Die drei charakteristischen Savoir-faire von Laurent-Perrier

Die drei charakteristischen Savoir-faire von Laurent-Perrier

Handwerkliche Exzellenz im Herzen jeder Cuvée.

Urheberrechte ©
Laurent-Perrier
Veröffentlichung
Juli 2026

1. Die Kunst der Assemblage von Reserveweinen

Unter Bernard de Nonancourt entwickelte Laurent-Perrier eine neue Vision von Champagner. Anstatt sich auf einen einzigen außergewöhnlichen Jahrgang zu verlassen, entstand die Idee, jedes Jahr einen «perfekten Jahrgang» durch die Assemblage mehrerer ergänzender Reserveweine zu schaffen. Daraus entstand Grand Siècle.

Die Reserveweine werden nach Cru und Rebsorte getrennt in temperaturkontrollierten Edelstahltanks gelagert, um Oxidation zu vermeiden und ihre Frische zu bewahren. Für Kellermeister Michel Fauconnet beginnt jede große Assemblage mit der Beherrschung der Vinifikation.

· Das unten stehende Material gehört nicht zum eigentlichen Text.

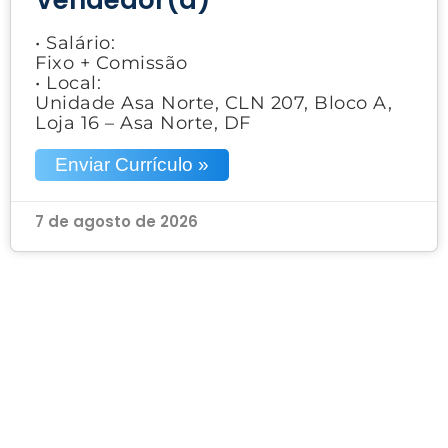
• Salário:
Fixo + Comissão
• Local:
Unidade Asa Norte, CLN 207, Bloco A,
Loja 16 – Asa Norte, DF
Enviar Currículo »
7 de agosto de 2026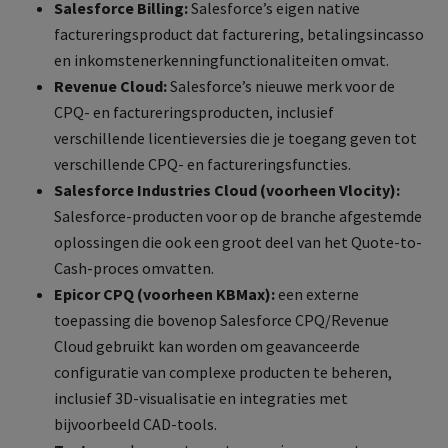
Salesforce Billing:
Salesforce’s eigen native
factureringsproduct dat facturering, betalingsincasso
en inkomstenerkenningfunctionaliteiten omvat.
Revenue Cloud:
Salesforce’s nieuwe merk voor de
CPQ- en factureringsproducten, inclusief
verschillende licentieversies die je toegang geven tot
verschillende CPQ- en factureringsfuncties.
Salesforce Industries Cloud (voorheen Vlocity):
Salesforce-producten voor op de branche afgestemde
oplossingen die ook een groot deel van het Quote-to-
Cash-proces omvatten.
Epicor CPQ (voorheen KBMax):
een externe
toepassing die bovenop Salesforce CPQ/Revenue
Cloud gebruikt kan worden om geavanceerde
configuratie van complexe producten te beheren,
inclusief 3D-visualisatie en integraties met
bijvoorbeeld CAD-tools.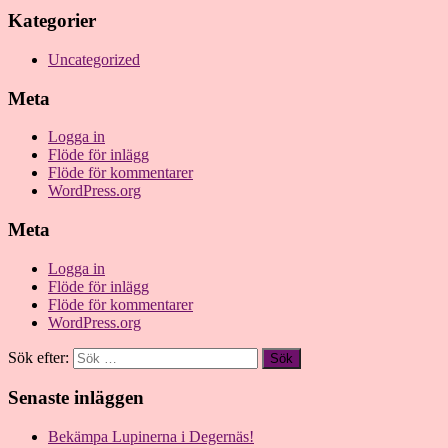
Kategorier
Uncategorized
Meta
Logga in
Flöde för inlägg
Flöde för kommentarer
WordPress.org
Meta
Logga in
Flöde för inlägg
Flöde för kommentarer
WordPress.org
Sök efter:
Senaste inläggen
Bekämpa Lupinerna i Degernäs!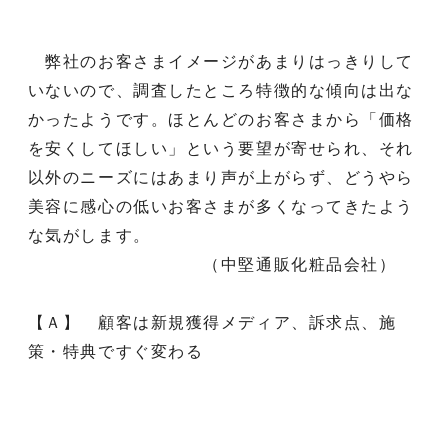
弊社のお客さまイメージがあまりはっきりして
いないので、調査したところ特徴的な傾向は出な
かったようです。ほとんどのお客さまから「価格
を安くしてほしい」という要望が寄せられ、それ
以外のニーズにはあまり声が上がらず、どうやら
美容に感心の低いお客さまが多くなってきたよう
な気がします。
（中堅通販化粧品会社）
【Ａ】 顧客は新規獲得メディア、訴求点、施
策・特典ですぐ変わる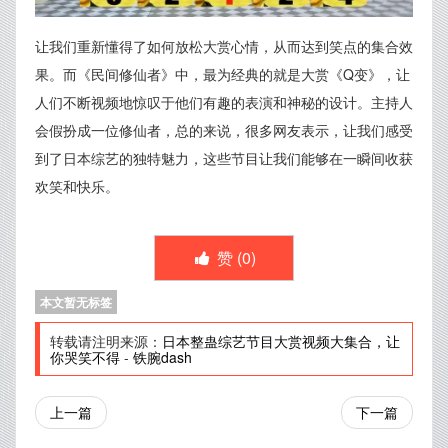
让我们重新懂得了如何放松大赏心情，从而达到笑点的集合效
果。而《民间修仙者》中，最为经典的就是大赏《Q变》，让
人们不断视频地惊叹于他们有趣的表演和神秘的设计。主持人
会假扮成一位修仙者，总的来说，很多网友表示，让我们感受
到了日本综艺的独特魅力，这些节目让我们能够在一瞬间收获
欢笑和快乐。
赞 (
0
)
本文暂无标签
转载请注明来源：
日本整蛊综艺节目大赏视频大集合，让
你哭笑不得
-
铁腕dash
上一篇
下一篇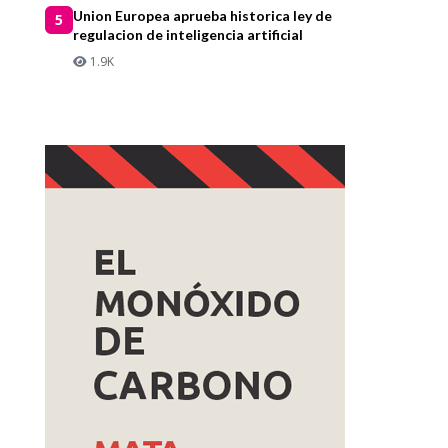
Union Europea aprueba historica ley de
5
regulacion de inteligencia artificial
1.9K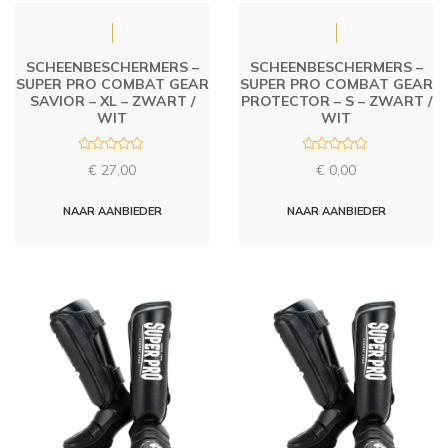
SCHEENBESCHERMERS –
SCHEENBESCHERMERS –
SUPER PRO COMBAT GEAR
SUPER PRO COMBAT GEAR
SAVIOR – XL – ZWART /
PROTECTOR – S – ZWART /
WIT
WIT
R
R
€
27,00
€
0,00
a
a
t
t
e
e
d
d
NAAR AANBIEDER
NAAR AANBIEDER
0
0
o
o
u
u
t
t
o
o
f
f
5
5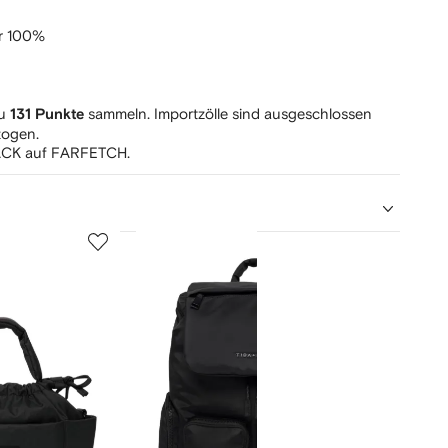
er 100%
zu
sammeln. Importzölle sind ausgeschlossen
131 Punkte
zogen.
CK auf FARFETCH.
5
6
von
von
12
12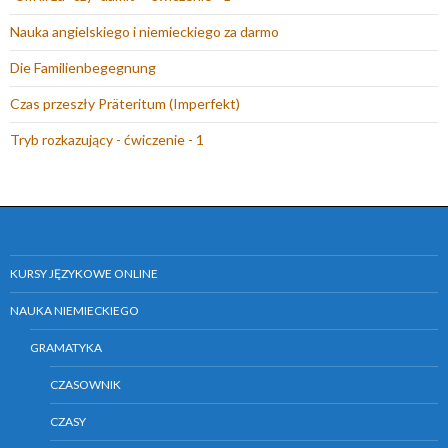
Nauka angielskiego i niemieckiego za darmo
Die Familienbegegnung
Czas przeszły Präteritum (Imperfekt)
Tryb rozkazujący - ćwiczenie - 1
KURSY JĘZYKOWE ONLINE
NAUKA NIEMIECKIEGO
GRAMATYKA
CZASOWNIK
CZASY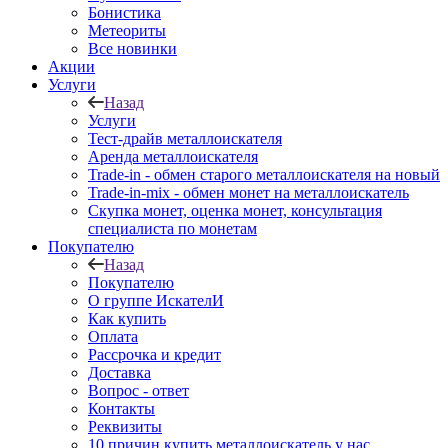
Бонистика
Метеориты
Все новинки
Акции
Услуги
Назад
Услуги
Тест-драйв металлоискателя
Аренда металлоискателя
Trade-in - обмен старого металлоискателя на новый
Trade-in-mix - обмен монет на металлоискатель
Скупка монет, оценка монет, консультация
специалиста по монетам
Покупателю
Назад
Покупателю
О группе ИскателИ
Как купить
Оплата
Рассрочка и кредит
Доставка
Вопрос - ответ
Контакты
Реквизиты
10 причин купить металлоискатель у нас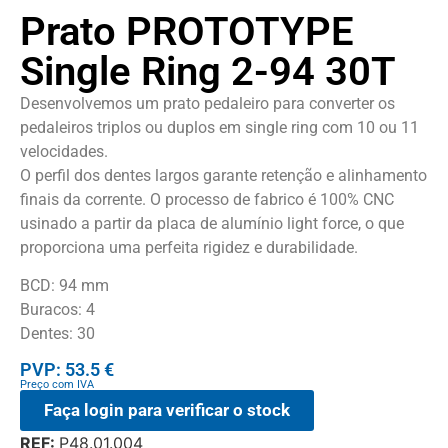
Prato PROTOTYPE
Single Ring 2-94 30T
Desenvolvemos um prato pedaleiro para converter os
pedaleiros triplos ou duplos em single ring com 10 ou 11
velocidades.
O perfil dos dentes largos garante retenção e alinhamento
finais da corrente. O processo de fabrico é 100% CNC
usinado a partir da placa de alumínio light force, o que
proporciona uma perfeita rigidez e durabilidade.
BCD: 94 mm
Buracos: 4
Dentes: 30
PVP: 53.5 €
Preço com IVA
Faça login para verificar o stock
REF:
P48.01.004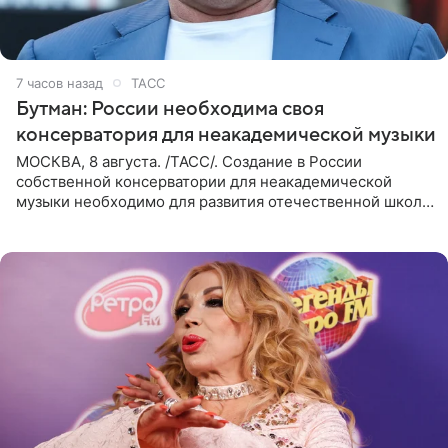
7 часов назад
ТАСС
Бутман: России необходима своя
консерватория для неакадемической музыки
МОСКВА, 8 августа. /ТАСС/. Создание в России
собственной консерватории для неакадемической
музыки необходимо для развития отечественной школы
джаза, рока и поп-музыки, а также подготовки
исполнителей мирового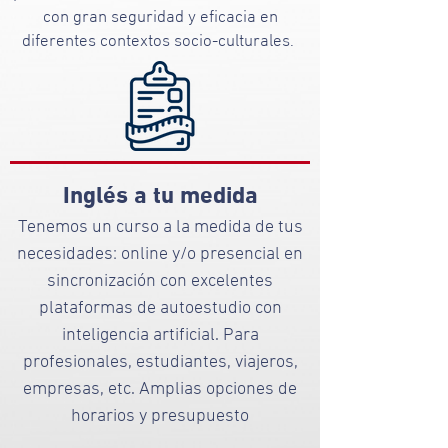
con gran seguridad y eficacia en
diferentes contextos socio-culturales.
Inglés a tu medida
Tenemos un curso a la medida de tus
necesidades: online y/o presencial en
sincronización con excelentes
plataformas de autoestudio con
inteligencia artificial. Para
profesionales, estudiantes, viajeros,
empresas, etc. Amplias opciones de
horarios y presupuesto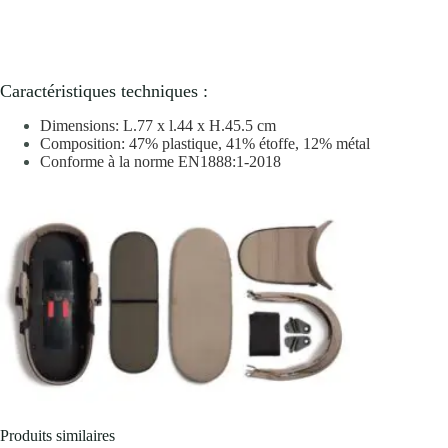
Caractéristiques techniques :
Dimensions: L.77 x l.44 x H.45.5 cm
Composition: 47% plastique, 41% étoffe, 12% métal
Conforme à la norme EN1888:1-2018
Produits similaires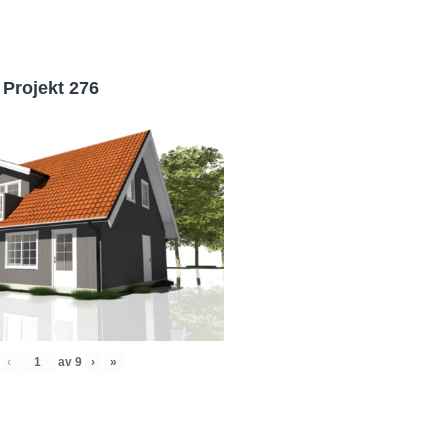
Projekt 276
‹
av
9
›
»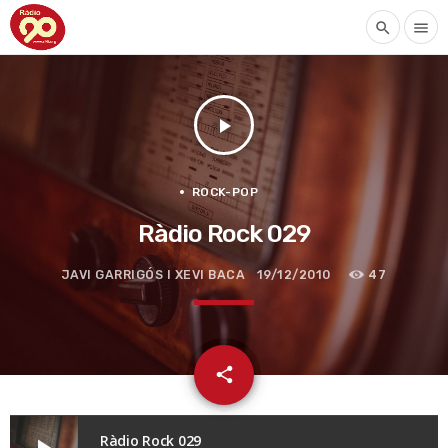
search
menu
play_arrow
ROCK-POP
Ràdio Rock 029
JAVI GARRIGÓS I XEVI BACA
19/12/2010
47
email
share
Ràdio Rock 029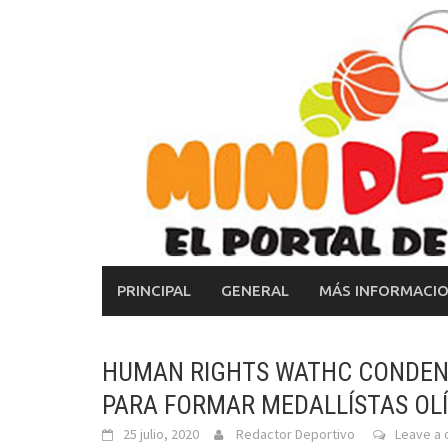
Skip
to
content
PRINCIPAL
GENERAL
MÁS INFORMACI
HUMAN RIGHTS WATHC CONDENA
PARA FORMAR MEDALLÍSTAS OL
25 julio, 2020
Redactor Deportivo
Leave a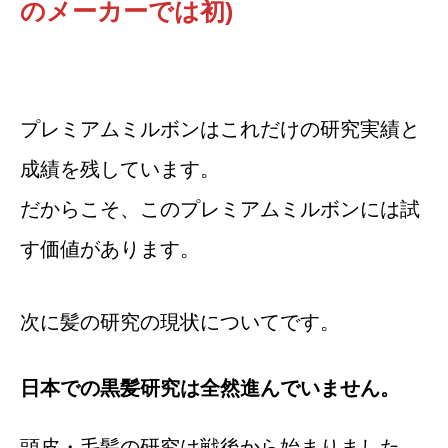
のメーカーでは初)
プレミアムミルボンはこれだけの研究実績と
成績を残しています。
だからこそ、このプレミアムミルボンには試
す価値があります。
次に髪の研究の現状についてです。
日本での黒髪研究は全然進んでいません。
頭皮・毛髪の研究は戦後から始まりました。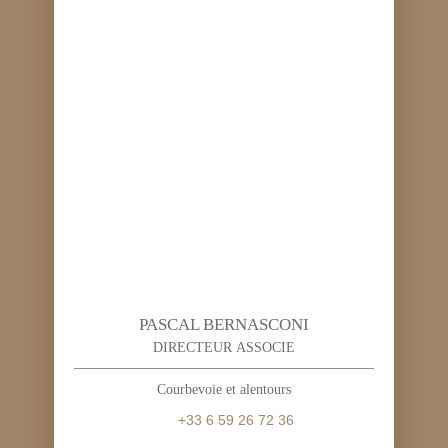
PASCAL BERNASCONI
DIRECTEUR ASSOCIE
Courbevoie et alentours
+33 6 59 26 72 36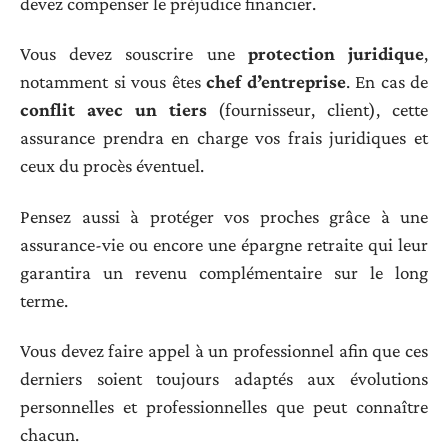
devez compenser le préjudice financier.
Vous devez souscrire une
protection juridique
,
notamment si vous êtes
chef d’entreprise
. En cas de
conflit avec un tiers
(fournisseur, client), cette
assurance prendra en charge vos frais juridiques et
ceux du procès éventuel.
Pensez aussi à protéger vos proches grâce à une
assurance-vie ou encore une épargne retraite qui leur
garantira un revenu complémentaire sur le long
terme.
Vous devez faire appel à un professionnel afin que ces
derniers soient toujours adaptés aux évolutions
personnelles et professionnelles que peut connaître
chacun.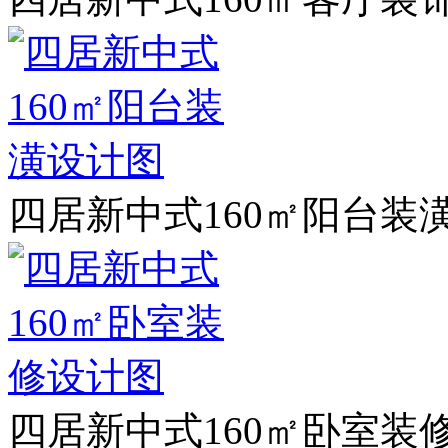
四居新中式160㎡阳台装
四居新中式160㎡卧室装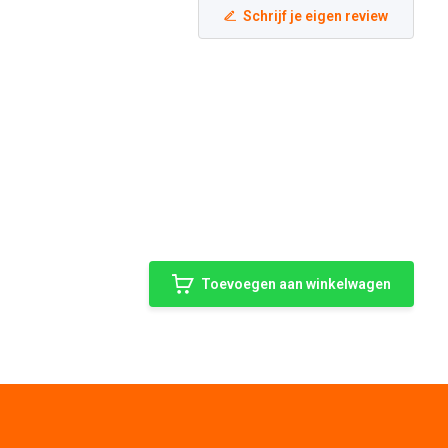
Schrijf je eigen review
Toevoegen aan winkelwagen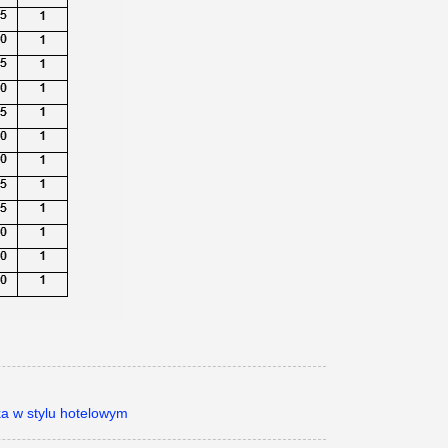
a w stylu hotelowym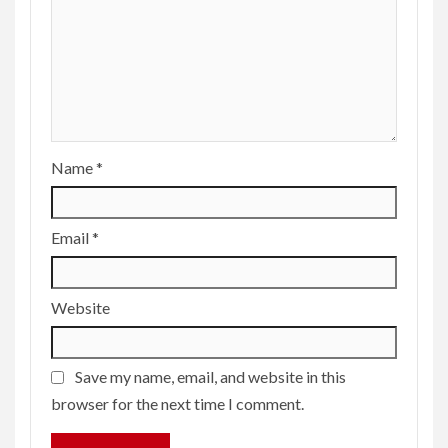
Name
*
Email
*
Website
Save my name, email, and website in this
browser for the next time I comment.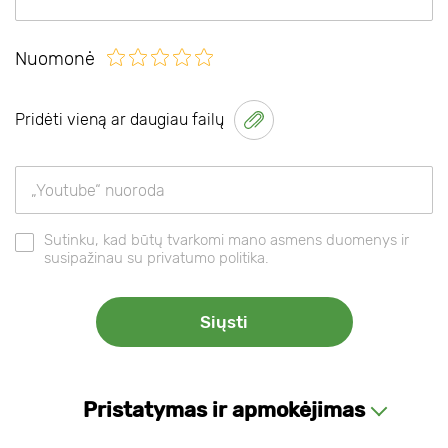
Nuomonė
Pridėti vieną ar daugiau failų
Sutinku, kad būtų tvarkomi mano asmens duomenys ir
susipažinau su privatumo politika.
Pristatymas ir apmokėjimas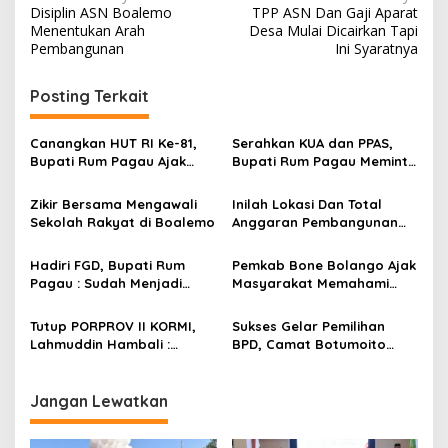
Disiplin ASN Boalemo
TPP ASN Dan Gaji Aparat
a
Menentukan Arah
Desa Mulai Dicairkan Tapi
v
Pembangunan
Ini Syaratnya
i
Posting Terkait
g
a
Canangkan HUT RI Ke-81,
Serahkan KUA dan PPAS,
s
Bupati Rum Pagau Ajak
Bupati Rum Pagau Meminta
Seluruh Eleman Bersinergi
Dukungan DPRD
i
Zikir Bersama Mengawali
Inilah Lokasi Dan Total
p
Sekolah Rakyat di Boalemo
Anggaran Pembangunan
KNMP di Boalemo
o
Hadiri FGD, Bupati Rum
Pemkab Bone Bolango Ajak
s
Pagau : Sudah Menjadi
Masyarakat Memahami
Komitmen Pemerintah
Secara Utuh Proses
Melindungi Masyarakat
Penonaktifan Kades Toto
Tutup PORPROV II KORMI,
Sukses Gelar Pemilihan
Utara
Lahmuddin Hambali :
BPD, Camat Botumoito
Olahraga Efektif Dalam
Halim Iyabu Sampaikan Ini
Membangun Kebersamaan
Jangan Lewatkan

Dieses Savoir-faire findet sich in mehreren Cuvées wieder:

  • Grand Siècle, eine Assemblage aus drei Reservejahrgängen und zwei Rebsorten aus bis zu 11 der 17 Grands Crus der Champagne.
  • Héritage, ausschließlich aus ausgewählten Reserveweinen komponiert.
  • Brut Millésimé, mit Chardonnay von der Côte des Blancs und Pinot Noir aus der Montagne de Reims.
  • La Cuvée, mit über 100 Crus und bis zu 30 % Reserveweinen für einen konstanten Stil.

2. Die Mazeration des Pinot Noir

Dieses Know-how entstand in den 1960er-Jahren, als Laurent-Perrier Stillweine aus der Champagne entwickelte. Die dabei gewonnene Erfahrung in der Aromengewinnung schwarzer Trauben führte zur Entstehung eines völlig neuen Rosé-Champagners.

1968 präsentierte das Haus Cuvée Rosé, einen Rosé ohne Jahrgang, der mittels Maischegärung hergestellt wird und damit neue Maßstäbe setzte.

Die Pinot-Noir-Trauben mazerieren 48 bis 72 Stunden in Edelstahltanks, wobei tägliche Umwälzungen Farbe und Aromen aus den Schalen extrahieren.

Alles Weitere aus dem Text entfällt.